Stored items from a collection
● ● ● ● ● ● ●
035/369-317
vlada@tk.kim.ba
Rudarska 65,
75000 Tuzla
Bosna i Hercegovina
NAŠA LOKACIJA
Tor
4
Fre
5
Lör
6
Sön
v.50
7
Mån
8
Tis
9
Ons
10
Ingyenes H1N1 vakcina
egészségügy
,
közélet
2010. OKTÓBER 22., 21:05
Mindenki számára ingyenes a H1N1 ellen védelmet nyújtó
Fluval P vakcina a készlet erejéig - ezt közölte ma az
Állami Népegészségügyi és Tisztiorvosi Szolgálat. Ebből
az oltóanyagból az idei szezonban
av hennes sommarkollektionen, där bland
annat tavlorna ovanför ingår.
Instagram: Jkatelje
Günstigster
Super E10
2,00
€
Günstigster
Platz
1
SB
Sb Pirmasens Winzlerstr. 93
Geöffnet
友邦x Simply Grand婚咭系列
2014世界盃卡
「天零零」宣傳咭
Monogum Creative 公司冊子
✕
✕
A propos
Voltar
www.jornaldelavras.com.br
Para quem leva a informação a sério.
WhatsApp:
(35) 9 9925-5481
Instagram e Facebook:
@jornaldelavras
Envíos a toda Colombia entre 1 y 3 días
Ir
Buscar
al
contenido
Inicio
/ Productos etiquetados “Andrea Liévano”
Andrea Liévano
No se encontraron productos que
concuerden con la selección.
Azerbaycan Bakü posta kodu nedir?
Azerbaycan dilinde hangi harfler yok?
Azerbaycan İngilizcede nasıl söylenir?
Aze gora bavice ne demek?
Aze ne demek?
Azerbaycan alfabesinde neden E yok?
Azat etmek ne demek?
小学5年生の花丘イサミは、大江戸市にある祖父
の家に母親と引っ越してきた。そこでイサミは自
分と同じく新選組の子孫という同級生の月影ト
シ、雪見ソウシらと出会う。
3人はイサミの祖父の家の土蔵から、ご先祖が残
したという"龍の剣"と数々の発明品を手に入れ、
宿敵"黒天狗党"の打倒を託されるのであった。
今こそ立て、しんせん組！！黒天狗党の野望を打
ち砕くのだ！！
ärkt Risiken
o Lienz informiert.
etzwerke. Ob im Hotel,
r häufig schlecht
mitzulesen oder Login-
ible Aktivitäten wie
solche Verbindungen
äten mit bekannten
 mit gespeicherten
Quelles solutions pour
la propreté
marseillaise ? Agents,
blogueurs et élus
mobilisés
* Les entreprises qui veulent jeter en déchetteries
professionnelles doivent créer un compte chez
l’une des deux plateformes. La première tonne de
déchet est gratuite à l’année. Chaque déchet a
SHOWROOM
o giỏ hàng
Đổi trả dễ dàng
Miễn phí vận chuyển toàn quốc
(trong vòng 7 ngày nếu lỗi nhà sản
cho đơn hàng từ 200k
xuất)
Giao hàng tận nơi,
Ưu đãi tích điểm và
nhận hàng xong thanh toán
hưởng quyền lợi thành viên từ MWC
● ● ● ● ● ● ●
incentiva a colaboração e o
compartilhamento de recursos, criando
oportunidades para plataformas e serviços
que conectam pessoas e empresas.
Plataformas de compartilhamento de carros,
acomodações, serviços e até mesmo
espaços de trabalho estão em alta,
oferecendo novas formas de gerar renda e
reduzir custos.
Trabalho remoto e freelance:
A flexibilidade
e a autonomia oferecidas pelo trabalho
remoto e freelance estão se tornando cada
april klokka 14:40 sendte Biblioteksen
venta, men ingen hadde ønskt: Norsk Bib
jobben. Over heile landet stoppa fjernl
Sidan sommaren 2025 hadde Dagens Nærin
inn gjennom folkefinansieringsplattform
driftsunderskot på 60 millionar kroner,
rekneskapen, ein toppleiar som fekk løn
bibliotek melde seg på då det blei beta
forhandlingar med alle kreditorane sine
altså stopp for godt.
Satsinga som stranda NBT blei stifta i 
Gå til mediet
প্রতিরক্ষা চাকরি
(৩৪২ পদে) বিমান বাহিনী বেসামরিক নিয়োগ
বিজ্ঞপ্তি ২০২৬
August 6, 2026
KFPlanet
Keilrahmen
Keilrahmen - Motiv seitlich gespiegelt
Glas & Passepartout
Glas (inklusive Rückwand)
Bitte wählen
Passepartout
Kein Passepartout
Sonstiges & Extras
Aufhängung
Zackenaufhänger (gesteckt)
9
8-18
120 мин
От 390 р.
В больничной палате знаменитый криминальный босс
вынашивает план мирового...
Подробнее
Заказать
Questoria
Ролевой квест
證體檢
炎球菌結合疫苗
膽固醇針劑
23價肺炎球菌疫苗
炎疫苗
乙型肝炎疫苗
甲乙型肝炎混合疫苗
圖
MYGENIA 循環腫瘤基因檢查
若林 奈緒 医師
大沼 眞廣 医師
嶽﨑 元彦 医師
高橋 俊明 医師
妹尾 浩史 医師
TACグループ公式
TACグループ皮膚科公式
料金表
● ● ● ● ● ● ●
DIRECTIONS:
Lines containing the word "freelance" must be found in the data above and copied.

WRITTEN ANSWER:
Trabalho remoto e freelance:
remoto e freelance estão se tornando cada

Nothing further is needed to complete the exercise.